Mis à part un traitement des bords un peu approximatif en mode lavage, le Deebot X8 Pro Omni se positionne comme l’un des plus efficaces du marché. Le rouleau en microfibre, combiné à la pression exercée sur le sol, viendra à bout des taches classiques, idéal pour traiter un incident domestique.
Autonomie et pollution sonore
L’un des points que nous avons le plus appréciés avec ce X8 Pro, c’est son silence. À la puissance d’aspiration Normale, il se révèle très discret avec 56 dB à deux mètres. En mode d’aspiration maximal, nous avons mesuré 60 dB à deux mètres. La base génère un peu de bruit lors de l’entretien de la vadrouille, mais c’est surtout l’évacuation de l’eau qui se fait entendre. Lors du vidage du bac à poussière, il reste inaudible dans une pièce adjacente, avec une pollution sonore atteignant 65 dB à deux mètres.
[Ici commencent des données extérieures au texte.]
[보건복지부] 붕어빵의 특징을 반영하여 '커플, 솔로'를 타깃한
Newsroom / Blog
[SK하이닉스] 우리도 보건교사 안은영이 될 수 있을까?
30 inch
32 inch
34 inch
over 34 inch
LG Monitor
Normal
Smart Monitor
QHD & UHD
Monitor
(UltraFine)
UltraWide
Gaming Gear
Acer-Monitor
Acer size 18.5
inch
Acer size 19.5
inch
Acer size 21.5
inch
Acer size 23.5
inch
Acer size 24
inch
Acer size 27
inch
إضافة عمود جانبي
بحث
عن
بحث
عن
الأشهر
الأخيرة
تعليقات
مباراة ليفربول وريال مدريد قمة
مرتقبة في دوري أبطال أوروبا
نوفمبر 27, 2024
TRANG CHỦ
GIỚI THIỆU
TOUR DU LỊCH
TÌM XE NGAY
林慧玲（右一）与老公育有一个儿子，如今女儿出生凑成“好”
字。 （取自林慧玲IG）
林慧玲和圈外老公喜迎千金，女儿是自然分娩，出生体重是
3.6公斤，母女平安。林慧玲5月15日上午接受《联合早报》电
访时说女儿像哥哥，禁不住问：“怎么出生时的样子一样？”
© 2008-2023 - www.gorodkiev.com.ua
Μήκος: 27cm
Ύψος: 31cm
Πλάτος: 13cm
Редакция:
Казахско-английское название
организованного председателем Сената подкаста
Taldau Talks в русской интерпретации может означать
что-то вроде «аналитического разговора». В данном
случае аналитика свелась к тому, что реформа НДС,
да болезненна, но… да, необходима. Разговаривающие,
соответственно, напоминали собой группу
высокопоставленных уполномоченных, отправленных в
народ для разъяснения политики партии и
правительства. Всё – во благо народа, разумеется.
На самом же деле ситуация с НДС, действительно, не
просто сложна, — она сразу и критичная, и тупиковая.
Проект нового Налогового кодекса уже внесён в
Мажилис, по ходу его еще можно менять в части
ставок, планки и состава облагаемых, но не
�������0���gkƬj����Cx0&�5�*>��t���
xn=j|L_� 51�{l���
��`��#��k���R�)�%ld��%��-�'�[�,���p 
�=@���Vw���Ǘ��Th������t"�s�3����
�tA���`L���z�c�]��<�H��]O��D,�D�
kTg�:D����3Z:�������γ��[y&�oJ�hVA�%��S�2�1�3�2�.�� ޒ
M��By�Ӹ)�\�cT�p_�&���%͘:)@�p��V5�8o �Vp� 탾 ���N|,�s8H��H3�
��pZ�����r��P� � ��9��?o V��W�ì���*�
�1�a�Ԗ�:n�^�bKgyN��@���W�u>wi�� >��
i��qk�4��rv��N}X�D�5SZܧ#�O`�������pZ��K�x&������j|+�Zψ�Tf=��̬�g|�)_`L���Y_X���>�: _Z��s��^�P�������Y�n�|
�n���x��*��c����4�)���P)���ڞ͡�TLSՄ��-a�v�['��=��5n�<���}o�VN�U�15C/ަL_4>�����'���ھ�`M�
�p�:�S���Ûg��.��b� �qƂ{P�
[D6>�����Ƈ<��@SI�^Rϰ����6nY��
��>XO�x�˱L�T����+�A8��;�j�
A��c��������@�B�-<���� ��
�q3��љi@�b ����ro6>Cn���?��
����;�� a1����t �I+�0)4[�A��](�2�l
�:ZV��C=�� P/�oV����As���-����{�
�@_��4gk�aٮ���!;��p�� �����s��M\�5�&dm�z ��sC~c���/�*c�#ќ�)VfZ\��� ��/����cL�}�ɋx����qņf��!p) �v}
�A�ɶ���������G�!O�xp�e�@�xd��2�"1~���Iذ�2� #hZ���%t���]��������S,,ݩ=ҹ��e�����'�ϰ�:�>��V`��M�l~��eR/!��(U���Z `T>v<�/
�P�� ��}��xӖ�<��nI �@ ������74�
Côté autonomie, comptez environ 2h20 en mode Normal, qui descend à moins de 100 minutes à la puissance d’aspiration maximale.
Conclusion
Points forts
- Un produit bien fabriqué et joliment dessiné
- Une cartographie aussi précise que la navigation
- Identification et évitement des obstacles
- Excellente qualité d’aspiration
- Un rouleau de lavage très efficace
- Plutôt silencieux
Points faibles
- Identification et évitement des obstacles encore perfectibles par rapport aux meilleurs concurrents
- La brosse latérale peut éparpiller les résidus
- Le traitement des angles et des bords pourrait être meilleur
Note de la rédaction
Ecovacs signe ici un excellent robot aspirateur-laveur. En plus d’être bien pensé et joliment dessiné, base incluse, il concentre le meilleur de la technologie. La cartographie et la navigation sont d’un excellent niveau. Seule l’identification de certains obstacles reste en retrait face aux meilleurs du marché. Pour le reste, ses 18 000 Pa de puissance d’aspiration, associés à la brosse centrale anti-enchevêtrement et à la latérale montée sur bras mécanique, en font un virtuose de l’aspiration. Le lavage des sols, grâce au rouleau de nettoyage, est vraiment impressionnant : il élimine les taches sucrées en un seul passage, là où il faut généralement deux à trois tentatives. Seul bémol, le traitement des plinthes aurait mérité plus de constance. Une fois le travail accompli, la base multifonction prend le relais : elle vide le bac à poussière, lave la vadrouille, puis la sèche à l’air chaud. Malgré quelques petites faiblesses, nous avons là l’un des meilleurs robots aspirateurs du marché, avec une fonction lavage qui se démarque clairement. Ceux qui ont des intérieurs animés — avec des animaux, des enfants, un jardin, ou les trois — trouveront en lui un compagnon domestique précieux.